I know this will soun
d crazy,” he shrugged. “But Emily has been behaving so strangely.”
“Strange how?” I asked.
“Happy. Think about it. Emily happy in December.”
“So?”
“So.” Max reached out and touched my cheek and looked deep into my eyes. His own eyes welled with tears. I can’t explain it, but I’ve had this weird feeling all day, Maggot, that Emily was going to bring Marc.”
Chapter Seven
Flint and I were alone in the hall outside Max’s room, ;waiting for a down elevator. My head buzzed from too much coffee, too much talk, not enough good answers. It was late, and though I felt frayed, my mind was still racing.
Flint was awfully quiet.
“What do you think?” I asked him.
“About that mob?” He had a wry smile. “Bunch of commies.”
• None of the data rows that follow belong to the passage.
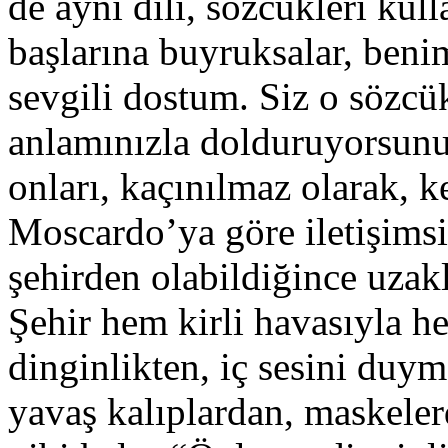
de aynı dili, sözcükleri ku
başlarına buyruksalar, beni
sevgili dostum. Siz o sözcü
anlamınızla dolduruyorsun
onları, kaçınılmaz olarak,
Moscardo’ya göre iletişimsi
şehirden olabildiğince uza
Şehir hem kirli havasıyla h
dinginlikten, iç sesini duy
yavaş kalıplardan, maskeler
“Actually, one reconstructed Trotskyite, an Episcopalian, and a Harvard man.”
“You know what I mean.”
I laughed. “Good bet none of them voted for Bush.”
He was thinking about it as we got into the elevator. “Your uncle went to Harvard?”
“For law school only.”
“Maybe that explains it.”
“What?”
“He’s either nuts, or drunk. Or both.”
“Uncle Max?” I said. “I don’t think so.”
“What he said about expecting your brother to show up. Twenty-two years after his funeral. You don’t find that strange?”
“Sure,” I said. “But on a one to ten scale of strange things I’ve encountered only today, with rain in L.A. measuring one and the shooting of Emily hitting ten, I think the notion that Marc could be alive only rates a six, maybe a seven.”
“You don’t mean that,” he said.
We stepped out of the elevator and into the lobby.
“It’s the date, Flint. Max has been thinking about Marc. He feels him close by. I feel him, too, almost like being haunted. Though there’s more to it than heavy remembrance.” I looked over at him. “Something is up. Some bit of old, unfinished business wants to be taken care of.”
He frowned. “This unfinished business has Max scared?”